Mike Roche, Vice Chairman of the F&W Board spoke. He said that when he was six and wanted to go bird hunting with Gige and his father after school, Gige would have to carry him out of the woods on his shoulders, where he would fall asleep and his head would slump down and bang against Gige's.
Tom Romeo said that Gige knew his grandfather and father, and was a lifelong friend of the Romeo family. "As a child, I had reading difficulties," he said. "Gige started a summer speed reading program in town and told me to come, at no charge." Gige, he said, was his mentor and he would have never become what he is now without his influence.
Narain Schroeder, of the Berkshire Natural Resources Council, first met Gige at a restaurant in Lee called Salmon Run. He had already heard about Gige, and worried what he was getting himself into, but they hit it off immediately with their shared interest in the outdoors. Gige was a mentor to him in land conservation, and created the important link to the sportsmen's community for BNRC.
Steve Sears, who replaced Gige on the F&W board when he retired, was a former student of Gige's at Wahconah High School and had been his mentor. Gige talked him into coaching cross-country skiing at Wahconah.
Matt Tannenbaum, proprietor of The Book Store, said that Gige was one of the first people to greet him when he opened his bookstore in Lenox, and then he began to stop by to tell him stories about Lenox and about his own life.
Dr. Terry Weaver said that Gige was instrumental in the development of his children, particularly Patrick, who became an Olympic skier. Patrick would never have done that or become the successful college coach he is now without Gige. Gige was his mentor. Gige was also a great influence on his children too.
My wife Jan spoke of the fond memory of Gige when he took her and several Lenox Historic Society members to the top of Baldhead Mountain looking for Mountain School and old cellar holes. They fanned out about 10 feet apart and started walking. When a cellar hole was found they would let the others know. At least five cellar holes were found that day. Gige really knew that mountain.

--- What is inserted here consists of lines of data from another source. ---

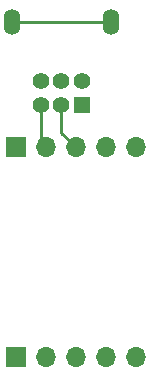
<source format=gbr>
%TF.GenerationSoftware,KiCad,Pcbnew,(6.0.7)*%
%TF.CreationDate,2022-08-31T20:47:36+01:00*%
%TF.ProjectId,Adapter,41646170-7465-4722-9e6b-696361645f70,rev?*%
%TF.SameCoordinates,Original*%
%TF.FileFunction,Copper,L2,Bot*%
%TF.FilePolarity,Positive*%
%FSLAX46Y46*%
G04 Gerber Fmt 4.6, Leading zero omitted, Abs format (unit mm)*
G04 Created by KiCad (PCBNEW (6.0.7)) date 2022-08-31 20:47:36*
%MOMM*%
%LPD*%
G01*
G04 APERTURE LIST*
%TA.AperFunction,ComponentPad*%
%ADD10R,1.700000X1.700000*%
%TD*%
%TA.AperFunction,ComponentPad*%
%ADD11O,1.700000X1.700000*%
%TD*%
%TA.AperFunction,ComponentPad*%
%ADD12R,1.400000X1.400000*%
%TD*%
%TA.AperFunction,ComponentPad*%
%ADD13C,1.400000*%
%TD*%
%TA.AperFunction,ComponentPad*%
%ADD14O,1.400000X2.200000*%
%TD*%
%TA.AperFunction,Conductor*%
%ADD15C,0.250000*%
%TD*%
G04 APERTURE END LIST*
D10*
%TO.P,U1,13,GND*%
%TO.N,unconnected-(U1-Pad13)*%
X147066000Y-116078000D03*
D11*
%TO.P,U1,14,GPIO10*%
%TO.N,unconnected-(U1-Pad14)*%
X149606000Y-116078000D03*
%TO.P,U1,15,GPIO11*%
%TO.N,unconnected-(U1-Pad15)*%
X152146000Y-116078000D03*
%TO.P,U1,16,GPIO12*%
%TO.N,unconnected-(U1-Pad16)*%
X154686000Y-116078000D03*
%TO.P,U1,17,GPIO13*%
%TO.N,unconnected-(U1-Pad17)*%
X157226000Y-116078000D03*
%TO.P,U1,24,GPIO18*%
%TO.N,PSD*%
X157226000Y-98298000D03*
%TO.P,U1,25,GPIO19*%
%TO.N,PSO*%
X154686000Y-98298000D03*
%TO.P,U1,26,GPIO20*%
%TO.N,PSI*%
X152146000Y-98298000D03*
%TO.P,U1,27,GPIO21*%
%TO.N,PSC*%
X149606000Y-98298000D03*
D10*
%TO.P,U1,28,GND*%
%TO.N,GND*%
X147066000Y-98298000D03*
%TD*%
D12*
%TO.P,J1,1,VDD*%
%TO.N,unconnected-(J1-Pad1)*%
X152622000Y-94731500D03*
D13*
%TO.P,J1,2,SO*%
%TO.N,PSO*%
X152622000Y-92731500D03*
%TO.P,J1,3,SI*%
%TO.N,PSI*%
X150922000Y-94731500D03*
%TO.P,J1,4,SD*%
%TO.N,PSD*%
X150922000Y-92731500D03*
%TO.P,J1,5,SC*%
%TO.N,PSC*%
X149222000Y-94731500D03*
%TO.P,J1,6,GND*%
%TO.N,GND*%
X149222000Y-92731500D03*
D14*
%TO.P,J1,SH*%
%TO.N,unconnected-(J1-PadSH)*%
X155122000Y-87731500D03*
X146722000Y-87731500D03*
%TD*%
D15*
%TO.N,PSI*%
X150922000Y-97074000D02*
X150922000Y-94731500D01*
X152146000Y-98298000D02*
X150922000Y-97074000D01*
%TO.N,PSC*%
X149222000Y-97914000D02*
X149222000Y-94731500D01*
X149606000Y-98298000D02*
X149222000Y-97914000D01*
%TO.N,unconnected-(J1-PadSH)*%
X146722000Y-87731500D02*
X155122000Y-87731500D01*
%TD*%
M02*

</source>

George Wislocki, retired BNRC President, said that they worked together on land conservation very successfully for years. "Gige is a memory now, not here", he said, "but if you go out on the land or in the forest, he is there."
There were many others there who chose not to speak representing the Berkshire County League of Sportsmen, BNRC, Mass Audubon, Green Berkshires, Housatonic Valley Association and others.
Gige was a Korean War veteran, and this was a military funeral. Two active members of the U.S. Army folded the flag and played taps. He was member of the Lenox VFW Post 12079. I was honored to be part of the VFW Color Guard, along with comrades Post Commander Mike King, Lew Fortune, Tom Roche and Charles Thompson, all friends of Gige. When the three rifle volleys rang out, I couldn't help but smile, thinking that old Gige is truly going out with a bang.
It was a beautiful gravesite ceremony and following that, some met at the Olde Heritage Tavern for food and refreshments.
On Wednesday from 4-7 p.m., you are invited to join the HVA for a Beginner's Paddle on a stretch of the river in Lenox. This is your chance to learn how to safely enter and exit a canoe, learn the basic strokes and steer and paddle safely. It will be led by HVA volunteer Charles Murray, an experienced canoeist and ACA certified instructor. This paddle is suitable for families with children 10 and up. A rain date is scheduled June 26. Canoes provided or register to bring your own boat.
For more information, contact the HVA at 413-298-7024.
Landlocked Salmon Stocking
Recently, MassWildlife completed stocking the Quabbin Reservoir with its annual allotment of 10,000 landlocked salmon raised at our Palmer Fish Hatchery. It will take about three years for these fish to reach the 15-inch minimum size requirement for harvest.